Il bacio della fata segna un passo importante nell’evoluzione di Stravinskij: il passaggio allo stile russo-slavo a quello neo-classico e francese. Nel 1927 Stravinskij stava ancora ultimando la musica dell’Apollon Musagète quando Ida Rubinštejn gli chiese di realizzare un balletto per i suoi spettacoli. Il compositore amava moltissimo Čajkovskij e quando Alexandre Benois, che lavorava con la ballerina, gli propose la possibilità di creare un balletto ispirato alla sua musica, Stravinskij accettò subito, tanto più che era libero di scegliere argomento e trama dell’opera. La scelta cadde su La vergine dei ghiacci di Hans Christian Andersen. La trama è squisita. Una donna, stringendo a sé il proprio bambino, avanza a fatica sotto la neve. Sopraggiunge la Fata dei ghiacci che pone al collo del piccolo un talismano e lo bacia sulla fronte per poi allontanarsi mentre gli uomini di un villaggio vicino arrivano in soccorso. Passati vent’anni il bimbo è diventato un bel giovane prossimo a sposarsi con la figlia del mugnaio. Durante una festa, alla vigilia delle nozze, una zingara misteriosa legge la mano al giovane che rimane turbato e smarrito. Il giorno del matrimonio, durante i preparativi, appena la fidanzata si allontana, appare al giovane una donna velata; egli solleva il velo e riconosce la zingara del giorno prima, ora adornata di gioielli di ghiaccio e dal fascino regale: è la Fata dei ghiacci che giunge a riprendere il giovane segnato da quel bacio che lo aveva consacrato a lei. Egli la segue ammaliato nel suo mondo glaciale lasciando la fidanzata ad attenderlo invano.

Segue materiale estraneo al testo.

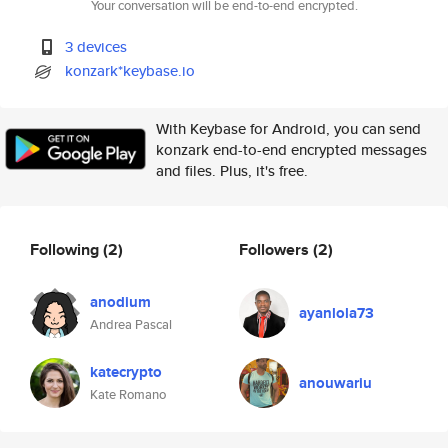
Your conversation will be end-to-end encrypted.
3 devices
konzark*keybase.io
With Keybase for Android, you can send
konzark end-to-end encrypted messages
and files. Plus, it's free.
Following
(2)
Followers
(2)
anodium
ayanlola73
Andrea Pascal
katecrypto
anouwariu
Kate Romano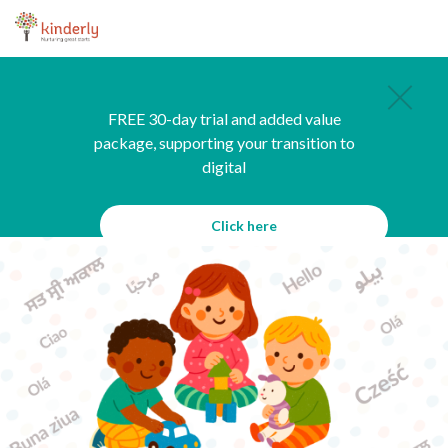
FREE 30-day trial and added value
package, supporting your transition to
digital
Click here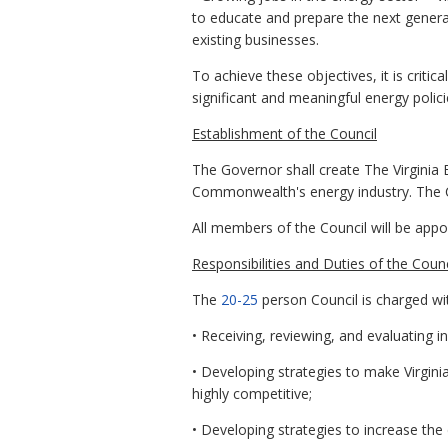
to educate and prepare the next genera
existing businesses.
To achieve these objectives, it is criti
significant and meaningful energy polici
Establishment of the Council
The Governor shall create The Virginia 
Commonwealth's energy industry. The C
All members of the Council will be appo
Responsibilities and Duties of the Counc
The
20-25
person Council is charged wit
• Receiving, reviewing, and evaluating i
• Developing strategies to make Virgini
highly competitive;
• Developing strategies to increase the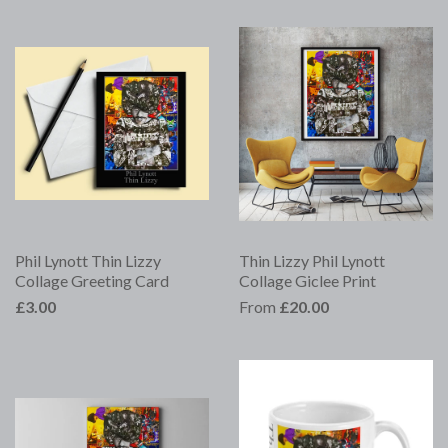
Phil Lynott Thin Lizzy
Thin Lizzy Phil Lynott
Collage Greeting Card
Collage Giclee Print
£3.00
From
£20.00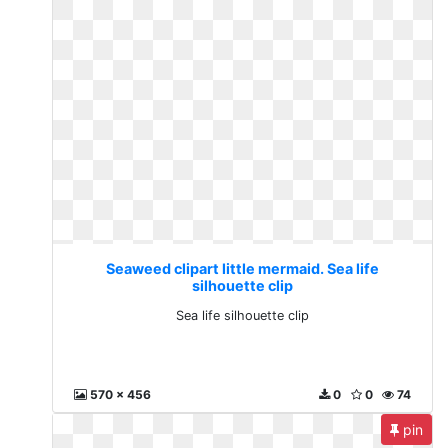
Seaweed clipart little mermaid. Sea life
silhouette clip
Sea life silhouette clip
570 x 456
0
0
74
pin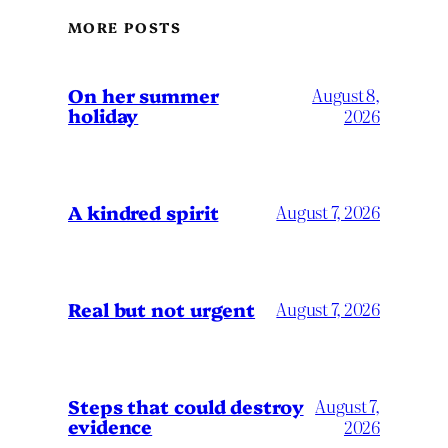
MORE POSTS
On her summer
August 8,
holiday
2026
A kindred spirit
August 7, 2026
Real but not urgent
August 7, 2026
Steps that could destroy
August 7,
evidence
2026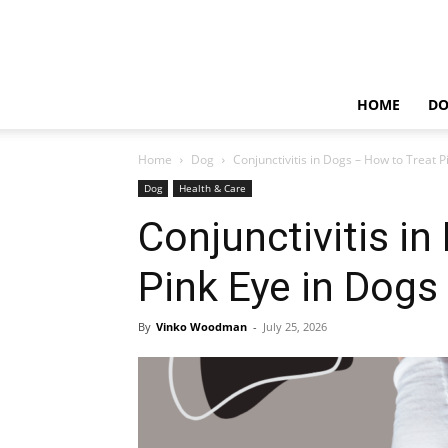
HOME
D
Home
Dog
Conjunctivitis in Dogs – How to Treat P
Dog
Health & Care
Conjunctivitis i
Pink Eye in Dogs
By
Vinko Woodman
-
July 25, 2026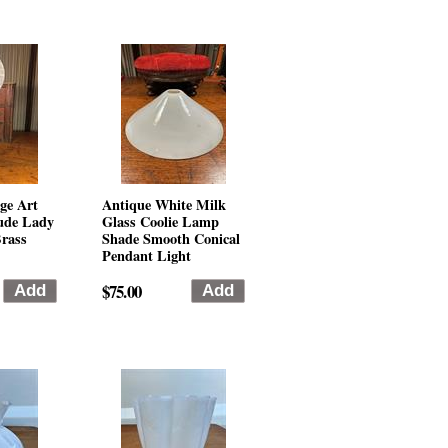
ge Art
Antique White Milk
ude Lady
Glass Coolie Lamp
rass
Shade Smooth Conical
Pendant Light
$75.00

Stravinskij fece quello che, in certa misura, aveva già fatto con la musica Giovanni Battista Pergolesi in Pulcinella. L’amore per l’opera di Čiajkovskij però non lo portò certo ad usarne la musica come aveva fatto con l’altro balletto, bensì a trattarla con affetto e tenerezza. Stravinskij scelse per la sua realizzazione solo parti vocali o pianistiche di Čiajkovskij e non opere orchestrali. Comunque più della metà dei brani che compongono il balletto sono originali di Stravinskij, gli altri rivisitati, sviluppati o intramezzati da pezzi originali. È stata eseguita la versione del 1928, non – come spesso avviene – quella successiva del 1934 per un organico orchestrale più piccolo. L’aspetto, a mio avviso, più interessante dell’esecuzione è come l’omaggio a Čiajkovskij, il più “occidentale” dei compositori russi di fine Ottocento- inizio Novecento, è tenuto sotto-inteso (ma presentissimo) mentre viene posto l’accento sul ritmo (specificamente stravinskijano).
La seconda parte del concerto è stata la Suite n.1 (Prokof’iev ne compose 3) di Cenerentola. Occorre precisare che la lunga gestazione del lavoro è stata dovuta non tanto da traslochi – come indicato nel programma di sala – da vere e proprie modifiche nei programmi nel compositore. Il balletto venne iniziato nel 1941 prima dell’invasione tedesca e dovette essere interrotto non solo perché Prokof’iev, come d’altronde quasi tutti gli altri artisti dovette trasferirsi a Alma Ata (in Asia centrale) dove fu impegnato a comporre un’opera “patriottica” di alto libello (“Guerra e Pace”) e musica per tre importanti film di Sergej Ėjzenštejn, (Aleksandr Nevski, nonché la prima e la seconda parte di Ivan Il terribile) oltre musiche per film “patriottici” ormai giustamente dimenticati (I partigiani nelle steppe dell’Ucraina, Kotovskij, Tonja). In queste condizioni, era arduo dedicarsi ad un balletto che, nelle intenzioni originali del compositore) era un inno all’amore. Sbocciò completamente, invece, dopo la fine della guerra e la vittoria. Anzi, l’inno all’amore divenne più forte coniugato con il riscatto della protagonista. Bene ha fatto Juraj Valčuha ad inserire Suite n.1 brani dalle altre due Suite che ancora di più mettono l’accento sul trionfo dell’amore.
Scarso pubblico, a causa della pandemia, ma grande meritato successo.